- **What the task requires**
Copy each line of the data below in which the word "wire" can be found.
[Exercise data — start]
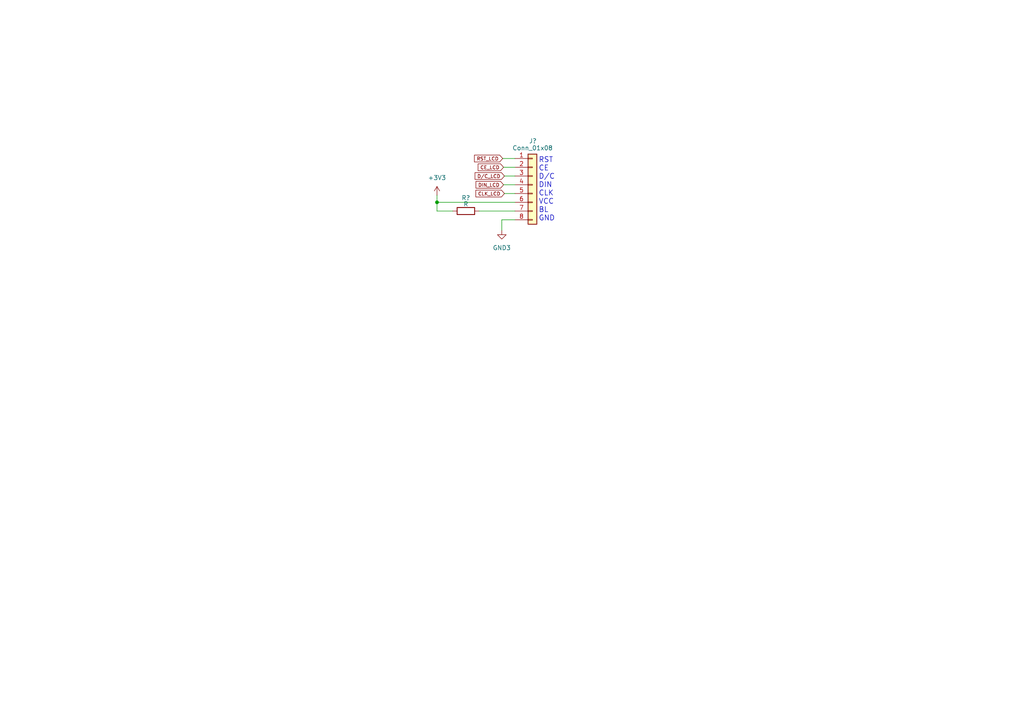
<source format=kicad_sch>
(kicad_sch (version 20211123) (generator eeschema)

  (uuid 73ba755d-98f6-4e75-b5d2-e441ea2b08c5)

  (paper "A4")

  (lib_symbols
    (symbol "Connector_Generic:Conn_01x08" (pin_names (offset 1.016) hide) (in_bom yes) (on_board yes)
      (property "Reference" "J" (id 0) (at 0 10.16 0)
        (effects (font (size 1.27 1.27)))
      )
      (property "Value" "Conn_01x08" (id 1) (at 0 -12.7 0)
        (effects (font (size 1.27 1.27)))
      )
      (property "Footprint" "" (id 2) (at 0 0 0)
        (effects (font (size 1.27 1.27)) hide)
      )
      (property "Datasheet" "~" (id 3) (at 0 0 0)
        (effects (font (size 1.27 1.27)) hide)
      )
      (property "ki_keywords" "connector" (id 4) (at 0 0 0)
        (effects (font (size 1.27 1.27)) hide)
      )
      (property "ki_description" "Generic connector, single row, 01x08, script generated (kicad-library-utils/schlib/autogen/connector/)" (id 5) (at 0 0 0)
        (effects (font (size 1.27 1.27)) hide)
      )
      (property "ki_fp_filters" "Connector*:*_1x??_*" (id 6) (at 0 0 0)
        (effects (font (size 1.27 1.27)) hide)
      )
      (symbol "Conn_01x08_1_1"
        (rectangle (start -1.27 -10.033) (end 0 -10.287)
          (stroke (width 0.1524) (type default) (color 0 0 0 0))
          (fill (type none))
        )
        (rectangle (start -1.27 -7.493) (end 0 -7.747)
          (stroke (width 0.1524) (type default) (color 0 0 0 0))
          (fill (type none))
        )
        (rectangle (start -1.27 -4.953) (end 0 -5.207)
          (stroke (width 0.1524) (type default) (color 0 0 0 0))
          (fill (type none))
        )
        (rectangle (start -1.27 -2.413) (end 0 -2.667)
          (stroke (width 0.1524) (type default) (color 0 0 0 0))
          (fill (type none))
        )
        (rectangle (start -1.27 0.127) (end 0 -0.127)
          (stroke (width 0.1524) (type default) (color 0 0 0 0))
          (fill (type none))
        )
        (rectangle (start -1.27 2.667) (end 0 2.413)
          (stroke (width 0.1524) (type default) (color 0 0 0 0))
          (fill (type none))
        )
        (rectangle (start -1.27 5.207) (end 0 4.953)
          (stroke (width 0.1524) (type default) (color 0 0 0 0))
          (fill (type none))
        )
        (rectangle (start -1.27 7.747) (end 0 7.493)
          (stroke (width 0.1524) (type default) (color 0 0 0 0))
          (fill (type none))
        )
        (rectangle (start -1.27 8.89) (end 1.27 -11.43)
          (stroke (width 0.254) (type default) (color 0 0 0 0))
          (fill (type background))
        )
        (pin passive line (at -5.08 7.62 0) (length 3.81)
          (name "Pin_1" (effects (font (size 1.27 1.27))))
          (number "1" (effects (font (size 1.27 1.27))))
        )
        (pin passive line (at -5.08 5.08 0) (length 3.81)
          (name "Pin_2" (effects (font (size 1.27 1.27))))
          (number "2" (effects (font (size 1.27 1.27))))
        )
        (pin passive line (at -5.08 2.54 0) (length 3.81)
          (name "Pin_3" (effects (font (size 1.27 1.27))))
          (number "3" (effects (font (size 1.27 1.27))))
        )
        (pin passive line (at -5.08 0 0) (length 3.81)
          (name "Pin_4" (effects (font (size 1.27 1.27))))
          (number "4" (effects (font (size 1.27 1.27))))
        )
        (pin passive line (at -5.08 -2.54 0) (length 3.81)
          (name "Pin_5" (effects (font (size 1.27 1.27))))
          (number "5" (effects (font (size 1.27 1.27))))
        )
        (pin passive line (at -5.08 -5.08 0) (length 3.81)
          (name "Pin_6" (effects (font (size 1.27 1.27))))
          (number "6" (effects (font (size 1.27 1.27))))
        )
        (pin passive line (at -5.08 -7.62 0) (length 3.81)
          (name "Pin_7" (effects (font (size 1.27 1.27))))
          (number "7" (effects (font (size 1.27 1.27))))
        )
        (pin passive line (at -5.08 -10.16 0) (length 3.81)
          (name "Pin_8" (effects (font (size 1.27 1.27))))
          (number "8" (effects (font (size 1.27 1.27))))
        )
      )
    )
    (symbol "Device:R" (pin_numbers hide) (pin_names (offset 0)) (in_bom yes) (on_board yes)
      (property "Reference" "R" (id 0) (at 2.032 0 90)
        (effects (font (size 1.27 1.27)))
      )
      (property "Value" "R" (id 1) (at 0 0 90)
        (effects (font (size 1.27 1.27)))
      )
      (property "Footprint" "" (id 2) (at -1.778 0 90)
        (effects (font (size 1.27 1.27)) hide)
      )
      (property "Datasheet" "~" (id 3) (at 0 0 0)
        (effects (font (size 1.27 1.27)) hide)
      )
      (property "ki_keywords" "R res resistor" (id 4) (at 0 0 0)
        (effects (font (size 1.27 1.27)) hide)
      )
      (property "ki_description" "Resistor" (id 5) (at 0 0 0)
        (effects (font (size 1.27 1.27)) hide)
      )
      (property "ki_fp_filters" "R_*" (id 6) (at 0 0 0)
        (effects (font (size 1.27 1.27)) hide)
      )
      (symbol "R_0_1"
        (rectangle (start -1.016 -2.54) (end 1.016 2.54)
          (stroke (width 0.254) (type default) (color 0 0 0 0))
          (fill (type none))
        )
      )
      (symbol "R_1_1"
        (pin passive line (at 0 3.81 270) (length 1.27)
          (name "~" (effects (font (size 1.27 1.27))))
          (number "1" (effects (font (size 1.27 1.27))))
        )
        (pin passive line (at 0 -3.81 90) (length 1.27)
          (name "~" (effects (font (size 1.27 1.27))))
          (number "2" (effects (font (size 1.27 1.27))))
        )
      )
    )
    (symbol "power:+3V3" (power) (pin_names (offset 0)) (in_bom yes) (on_board yes)
      (property "Reference" "#PWR" (id 0) (at 0 -3.81 0)
        (effects (font (size 1.27 1.27)) hide)
      )
      (property "Value" "+3V3" (id 1) (at 0 3.556 0)
        (effects (font (size 1.27 1.27)))
      )
      (property "Footprint" "" (id 2) (at 0 0 0)
        (effects (font (size 1.27 1.27)) hide)
      )
      (property "Datasheet" "" (id 3) (at 0 0 0)
        (effects (font (size 1.27 1.27)) hide)
      )
      (property "ki_keywords" "power-flag" (id 4) (at 0 0 0)
        (effects (font (size 1.27 1.27)) hide)
      )
      (property "ki_description" "Power symbol creates a global label with name \"+3V3\"" (id 5) (at 0 0 0)
        (effects (font (size 1.27 1.27)) hide)
      )
      (symbol "+3V3_0_1"
        (polyline
          (pts
            (xy -0.762 1.27)
            (xy 0 2.54)
          )
          (stroke (width 0) (type default) (color 0 0 0 0))
          (fill (type none))
        )
        (polyline
          (pts
            (xy 0 0)
            (xy 0 2.54)
          )
          (stroke (width 0) (type default) (color 0 0 0 0))
          (fill (type none))
        )
        (polyline
          (pts
            (xy 0 2.54)
            (xy 0.762 1.27)
          )
          (stroke (width 0) (type default) (color 0 0 0 0))
          (fill (type none))
        )
      )
      (symbol "+3V3_1_1"
        (pin power_in line (at 0 0 90) (length 0) hide
          (name "+3V3" (effects (font (size 1.27 1.27))))
          (number "1" (effects (font (size 1.27 1.27))))
        )
      )
    )
    (symbol "power:GND3" (power) (pin_names (offset 0)) (in_bom yes) (on_board yes)
      (property "Reference" "#PWR" (id 0) (at 0 -6.35 0)
        (effects (font (size 1.27 1.27)) hide)
      )
      (property "Value" "GND3" (id 1) (at 0 -3.81 0)
        (effects (font (size 1.27 1.27)))
      )
      (property "Footprint" "" (id 2) (at 0 0 0)
        (effects (font (size 1.27 1.27)) hide)
      )
      (property "Datasheet" "" (id 3) (at 0 0 0)
        (effects (font (size 1.27 1.27)) hide)
      )
      (property "ki_keywords" "power-flag" (id 4) (at 0 0 0)
        (effects (font (size 1.27 1.27)) hide)
      )
      (property "ki_description" "Power symbol creates a global label with name \"GND3\" , ground" (id 5) (at 0 0 0)
        (effects (font (size 1.27 1.27)) hide)
      )
      (symbol "GND3_0_1"
        (polyline
          (pts
            (xy 0 0)
            (xy 0 -1.27)
            (xy 1.27 -1.27)
            (xy 0 -2.54)
            (xy -1.27 -1.27)
            (xy 0 -1.27)
          )
          (stroke (width 0) (type default) (color 0 0 0 0))
          (fill (type none))
        )
      )
      (symbol "GND3_1_1"
        (pin power_in line (at 0 0 270) (length 0) hide
          (name "GND3" (effects (font (size 1.27 1.27))))
          (number "1" (effects (font (size 1.27 1.27))))
        )
      )
    )
  )

  (junction (at 126.746 58.674) (diameter 0) (color 0 0 0 0)
    (uuid eb9ca295-8a1b-456e-9d30-b4d927975cd2)
  )

  (wire (pts (xy 145.542 63.754) (xy 145.542 66.802))
    (stroke (width 0) (type default) (color 0 0 0 0))
    (uuid 04fb605b-922b-4e49-829a-b41b46bd809f)
  )
  (wire (pts (xy 149.352 63.754) (xy 145.542 63.754))
    (stroke (width 0) (type default) (color 0 0 0 0))
    (uuid 1af97726-033c-4823-b351-a61274c8df9e)
  )
  (wire (pts (xy 126.746 58.674) (xy 126.746 61.214))
    (stroke (width 0) (type default) (color 0 0 0 0))
    (uuid 1ded6301-1807-4d38-a51e-661c0a734ed7)
  )
  (wire (pts (xy 126.746 58.674) (xy 149.352 58.674))
    (stroke (width 0) (type default) (color 0 0 0 0))
    (uuid 2a1d1cf7-cb02-4a4f-8691-9d32d5253d8b)
  )
  (wire (pts (xy 126.746 56.642) (xy 126.746 58.674))
    (stroke (width 0) (type default) (color 0 0 0 0))
    (uuid 46b8c2e9-bdfd-45f7-84ca-887c9213cf2d)
  )
  (wire (pts (xy 146.05 48.514) (xy 149.352 48.514))
    (stroke (width 0) (type default) (color 0 0 0 0))
    (uuid 60ff5c56-ae27-4e43-9b59-5b59b01a7e7c)
  )
  (wire (pts (xy 145.796 45.974) (xy 149.352 45.974))
    (stroke (width 0) (type default) (color 0 0 0 0))
    (uuid 6ba1c81c-3c8f-4ca8-a759-67d49ee8737c)
  )
  (wire (pts (xy 146.05 53.594) (xy 149.352 53.594))
    (stroke (width 0) (type default) (color 0 0 0 0))
    (uuid 89a41aa6-5712-4162-8558-10f59b0dd955)
  )
  (wire (pts (xy 146.304 56.134) (xy 149.352 56.134))
    (stroke (width 0) (type default) (color 0 0 0 0))
    (uuid aa88077f-2510-4a92-b0d6-bc9224b655ec)
  )
  (wire (pts (xy 126.746 61.214) (xy 131.318 61.214))
    (stroke (width 0) (type default) (color 0 0 0 0))
    (uuid dad988dc-dde7-442c-9550-9e733f7f0908)
  )
  (wire (pts (xy 146.304 51.054) (xy 149.352 51.054))
    (stroke (width 0) (type default) (color 0 0 0 0))
    (uuid fb2b5359-e0ff-4a91-9193-a38af03f932e)
  )
  (wire (pts (xy 138.938 61.214) (xy 149.352 61.214))
    (stroke (width 0) (type default) (color 0 0 0 0))
    (uuid fb6eee5f-b29b-4a68-bc11-b05fd3a4ab65)
  )

  (text "RST\nCE\nD/C\nDIN\nCLK\nVCC\nBL\nGND" (at 156.21 64.262 0)
    (effects (font (size 1.5 1.5)) (justify left bottom))
    (uuid 8fdb2cd1-e1b9-4a83-b4d3-0b8cf43a6d65)
  )

  (global_label "CE_LCD" (shape input) (at 146.05 48.514 180) (fields_autoplaced)
    (effects (font (size 1 1)) (justify right))
    (uuid 11b786a6-3dcd-4316-bff4-80f8465229d7)
    (property "Intersheet References" "${INTERSHEET_REFS}" (id 0) (at 138.6738 48.4515 0)
      (effects (font (size 1 1)) (justify right) hide)
    )
  )
  (global_label "CLK_LCD" (shape input) (at 146.304 56.134 180) (fields_autoplaced)
    (effects (font (size 1 1)) (justify right))
    (uuid 38254a04-9e39-403e-9d91-9fbee1d72852)
    (property "Intersheet References" "${INTERSHEET_REFS}" (id 0) (at 138.023 56.0715 0)
      (effects (font (size 1 1)) (justify right) hide)
    )
  )
  (global_label "RST_LCD" (shape input) (at 145.796 45.974 180) (fields_autoplaced)
    (effects (font (size 1 1)) (justify right))
    (uuid 94c098f5-e2b5-4a85-9f20-c151bcb32544)
    (property "Intersheet References" "${INTERSHEET_REFS}" (id 0) (at 137.6103 45.9115 0)
      (effects (font (size 1 1)) (justify right) hide)
    )
  )
  (global_label "D{slash}C_LCD" (shape input) (at 146.304 51.054 180) (fields_autoplaced)
    (effects (font (size 1 1)) (justify right))
    (uuid 9a0c0532-53db-4b0c-bd52-66750b34b9dc)
    (property "Intersheet References" "${INTERSHEET_REFS}" (id 0) (at 137.785 50.9915 0)
      (effects (font (size 1 1)) (justify right) hide)
    )
  )
  (global_label "DIN_LCD" (shape input) (at 146.05 53.594 180) (fields_autoplaced)
    (effects (font (size 1 1)) (justify right))
    (uuid a7b3cf7a-8741-400b-b717-c361c8da60d5)
    (property "Intersheet References" "${INTERSHEET_REFS}" (id 0) (at 138.0548 53.5315 0)
      (effects (font (size 1 1)) (justify right) hide)
    )
  )

  (symbol (lib_id "power:GND3") (at 145.542 66.802 0) (unit 1)
    (in_bom yes) (on_board yes) (fields_autoplaced)
    (uuid 065957fd-4be5-442a-add5-c22df86bde7b)
    (property "Reference" "#PWR?" (id 0) (at 145.542 73.152 0)
      (effects (font (size 1.27 1.27)) hide)
    )
    (property "Value" "GND3" (id 1) (at 145.542 71.882 0))
    (property "Footprint" "" (id 2) (at 145.542 66.802 0)
      (effects (font (size 1.27 1.27)) hide)
    )
    (property "Datasheet" "" (id 3) (at 145.542 66.802 0)
      (effects (font (size 1.27 1.27)) hide)
    )
    (pin "1" (uuid abd98177-2ecc-4b56-8b8a-8e5c05e8c57b))
  )

  (symbol (lib_id "power:+3V3") (at 126.746 56.642 0) (unit 1)
    (in_bom yes) (on_board yes) (fields_autoplaced)
    (uuid 1de46378-29ac-4fec-8dda-edcacff0793c)
    (property "Reference" "#PWR?" (id 0) (at 126.746 60.452 0)
      (effects (font (size 1.27 1.27)) hide)
    )
    (property "Value" "+3V3" (id 1) (at 126.746 51.562 0))
    (property "Footprint" "" (id 2) (at 126.746 56.642 0)
      (effects (font (size 1.27 1.27)) hide)
    )
    (property "Datasheet" "" (id 3) (at 126.746 56.642 0)
      (effects (font (size 1.27 1.27)) hide)
    )
    (pin "1" (uuid 974a5e0a-54fc-4271-8b90-a59a92f5d6f6))
  )

  (symbol (lib_id "Connector_Generic:Conn_01x08") (at 154.432 53.594 0) (unit 1)
    (in_bom yes) (on_board yes)
    (uuid a5ab582a-59d7-41a2-96ef-9678580975b8)
    (property "Reference" "J?" (id 0) (at 153.416 40.894 0)
      (effects (font (size 1.27 1.27)) (justify left))
    )
    (property "Value" "Conn_01x08" (id 1) (at 148.59 42.926 0)
      (effects (font (size 1.27 1.27)) (justify left))
    )
    (property "Footprint" "Display:Adafruit_SSD1306" (id 2) (at 154.432 53.594 0)
      (effects (font (size 1.27 1.27)) hide)
    )
    (property "Datasheet" "~" (id 3) (at 154.432 53.594 0)
      (effects (font (size 1.27 1.27)) hide)
    )
    (pin "1" (uuid b676acf8-9b18-46fe-8574-9ee89f01233a))
    (pin "2" (uuid 6f0788f0-36e1-4f85-ba67-a29b7ccb4c2f))
    (pin "3" (uuid e5d86458-041e-45f5-bc51-7e890c614048))
    (pin "4" (uuid 2bbff9f3-0722-41de-8c52-971f3d7c7619))
    (pin "5" (uuid 2de58db5-53ae-483a-aab6-9c8730dd0d1e))
    (pin "6" (uuid ffbc146e-36b6-4459-950c-8a7632f45041))
    (pin "7" (uuid 2fb88c2e-25c0-46a2-947a-585f4562e82b))
    (pin "8" (uuid cf051006-c6a4-4b92-bacd-03bc22b5f204))
  )

  (symbol (lib_id "Device:R") (at 135.128 61.214 90) (unit 1)
    (in_bom yes) (on_board yes)
    (uuid ad814da0-856e-4f91-b59c-67deae9c66d9)
    (property "Reference" "R?" (id 0) (at 135.128 57.404 90))
    (property "Value" "R" (id 1) (at 135.128 59.182 90))
    (property "Footprint" "Resistor_SMD:R_0201_0603Metric_Pad0.64x0.40mm_HandSolder" (id 2) (at 135.128 62.992 90)
      (effects (font (size 1.27 1.27)) hide)
    )
    (property "Datasheet" "~" (id 3) (at 135.128 61.214 0)
      (effects (font (size 1.27 1.27)) hide)
    )
    (pin "1" (uuid f8a29fd6-5878-494d-9837-407b499b0183))
    (pin "2" (uuid c91c4b1c-801f-4b07-8323-9ee1cd746da4))
  )
)

</source>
[Exercise data — finish]
- **Answer space**
  (wire (pts (xy 145.542 63.754) (xy 145.542 66.802))
  (wire (pts (xy 149.352 63.754) (xy 145.542 63.754))
  (wire (pts (xy 126.746 58.674) (xy 126.746 61.214))
  (wire (pts (xy 126.746 58.674) (xy 149.352 58.674))
  (wire (pts (xy 126.746 56.642) (xy 126.746 58.674))
  (wire (pts (xy 146.05 48.514) (xy 149.352 48.514))
  (wire (pts (xy 145.796 45.974) (xy 149.352 45.974))
  (wire (pts (xy 146.05 53.594) (xy 149.352 53.594))
  (wire (pts (xy 146.304 56.134) (xy 149.352 56.134))
  (wire (pts (xy 126.746 61.214) (xy 131.318 61.214))
  (wire (pts (xy 146.304 51.054) (xy 149.352 51.054))
  (wire (pts (xy 138.938 61.214) (xy 149.352 61.214))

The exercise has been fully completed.